Task prompt.
Reproduce every line of the material below word for word, omitting the pictures.

◆ ◆ ◆ ◆ ◆

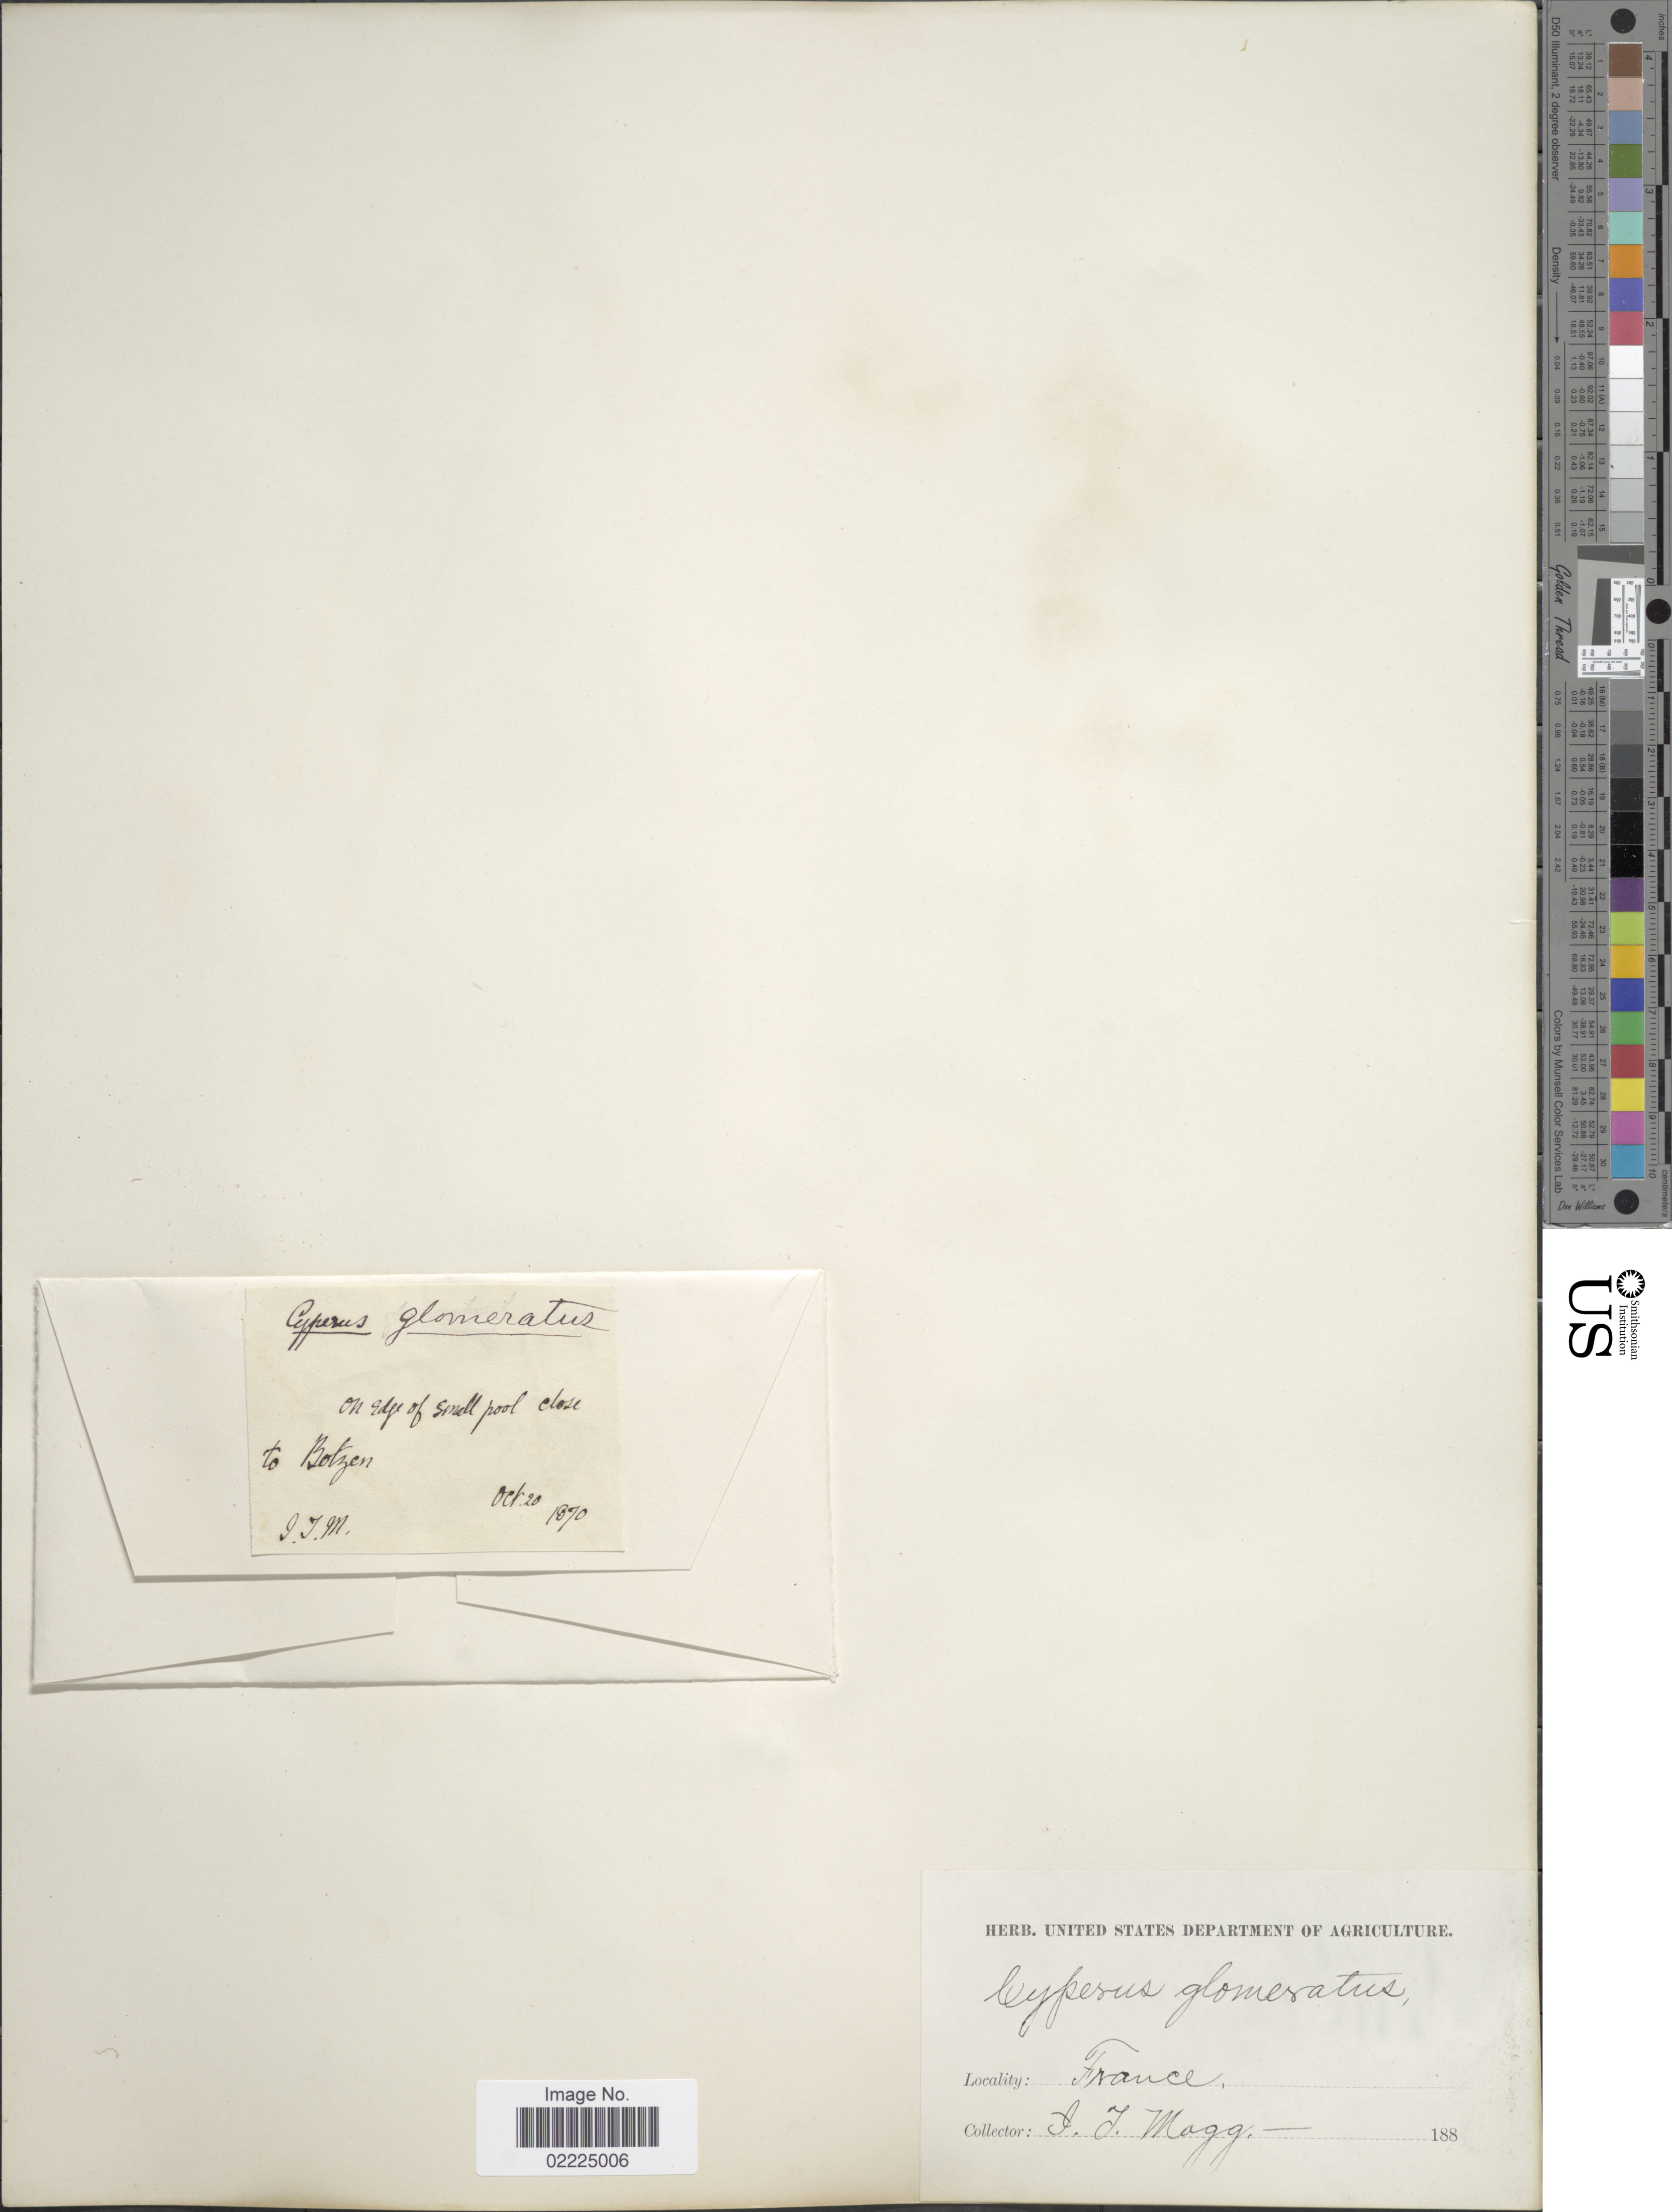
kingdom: Plantae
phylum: Tracheophyta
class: Liliopsida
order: Poales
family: Cyperaceae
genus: Cyperus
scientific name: Cyperus glomeratus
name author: L.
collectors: J. T. Moggridge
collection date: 1870-10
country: France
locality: On edge of small close to Botzen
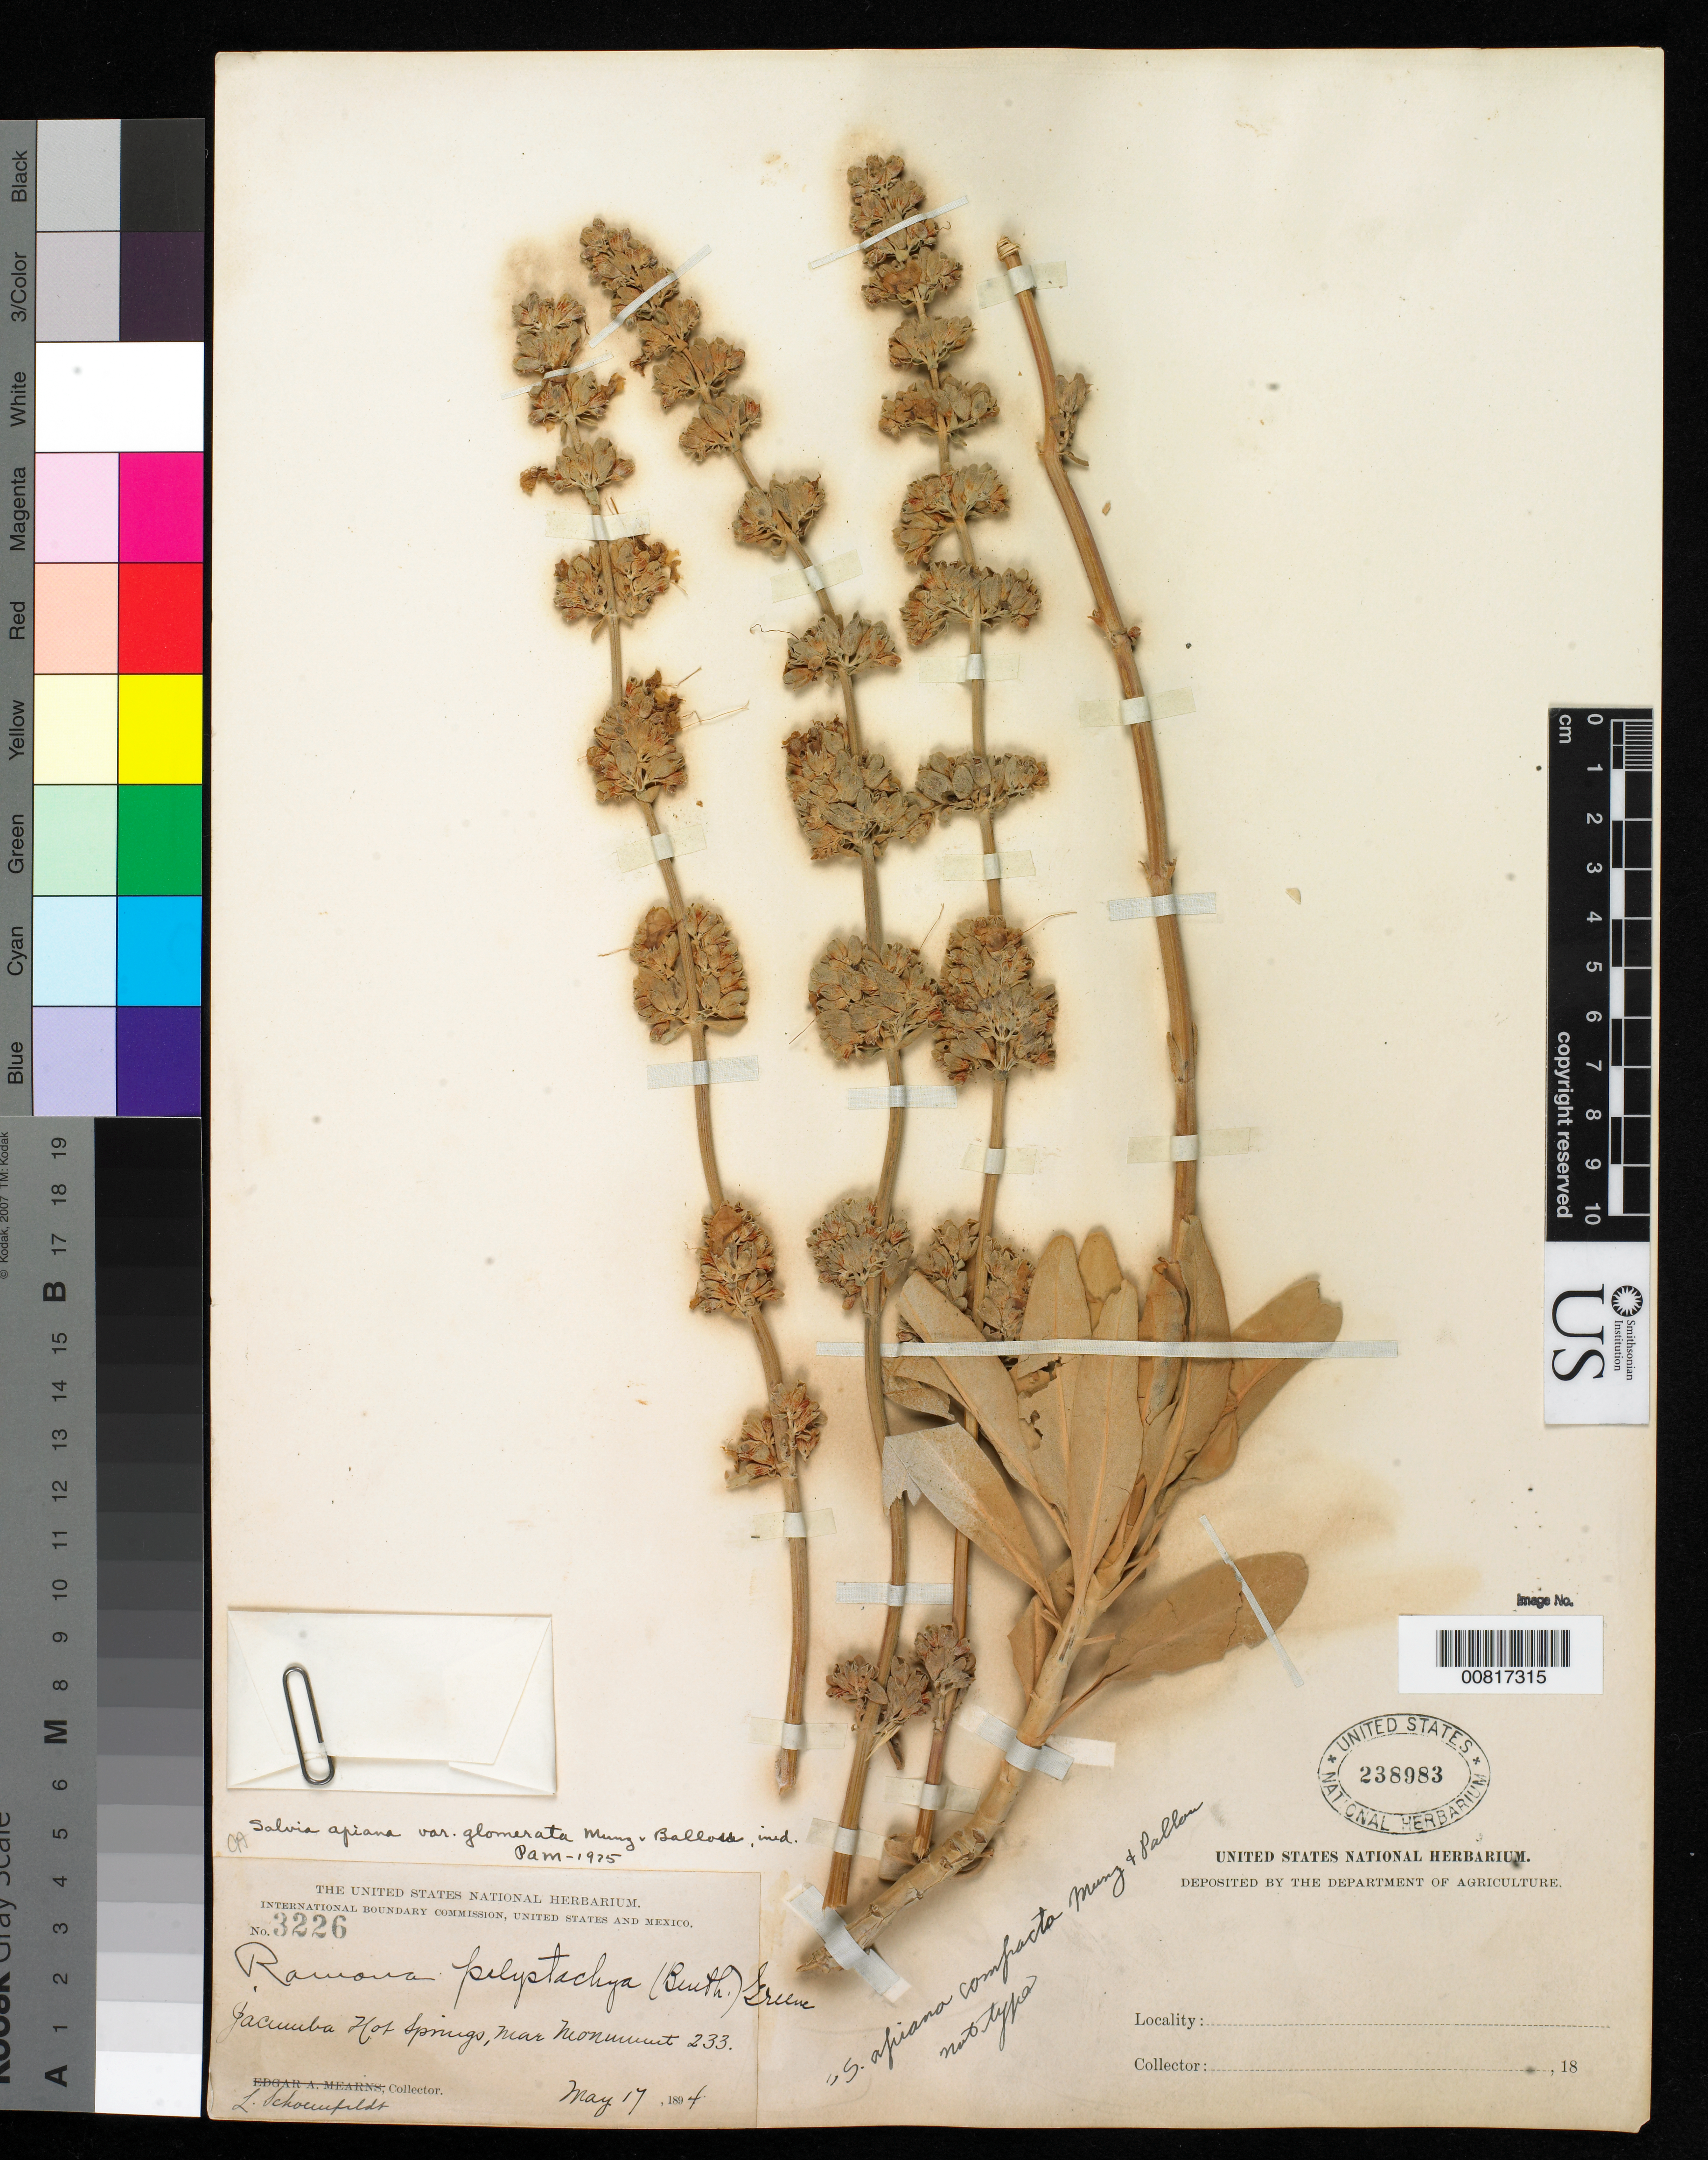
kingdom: Plantae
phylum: Tracheophyta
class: Magnoliopsida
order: Lamiales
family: Lamiaceae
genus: Salvia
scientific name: Salvia apiana var. compacta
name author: Jeps.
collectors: L. Schoenfeldt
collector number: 3226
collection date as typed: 17 May 1894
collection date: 1894-05-17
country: United States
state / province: California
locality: Jacumba Hot Springs, near monument 233, California.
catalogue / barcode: US 238983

◆ ◆ ◆ ◆ ◆

Finished answer.
kingdom: Plantae
phylum: Tracheophyta
class: Liliopsida
order: Poales
family: Cyperaceae
genus: Cyperus
scientific name: Cyperus glomeratus
name author: L.
collectors: J. T. Moggridge
collection date: 1870-10
country: France
locality: On edge of small close to Botzen
kingdom: Plantae
phylum: Tracheophyta
class: Magnoliopsida
order: Lamiales
family: Lamiaceae
genus: Salvia
scientific name: Salvia apiana var. compacta
name author: Jeps.
collectors: L. Schoenfeldt
collector number: 3226
collection date as typed: 17 May 1894
collection date: 1894-05-17
country: United States
state / province: California
locality: Jacumba Hot Springs, near monument 233, California.
catalogue / barcode: US 238983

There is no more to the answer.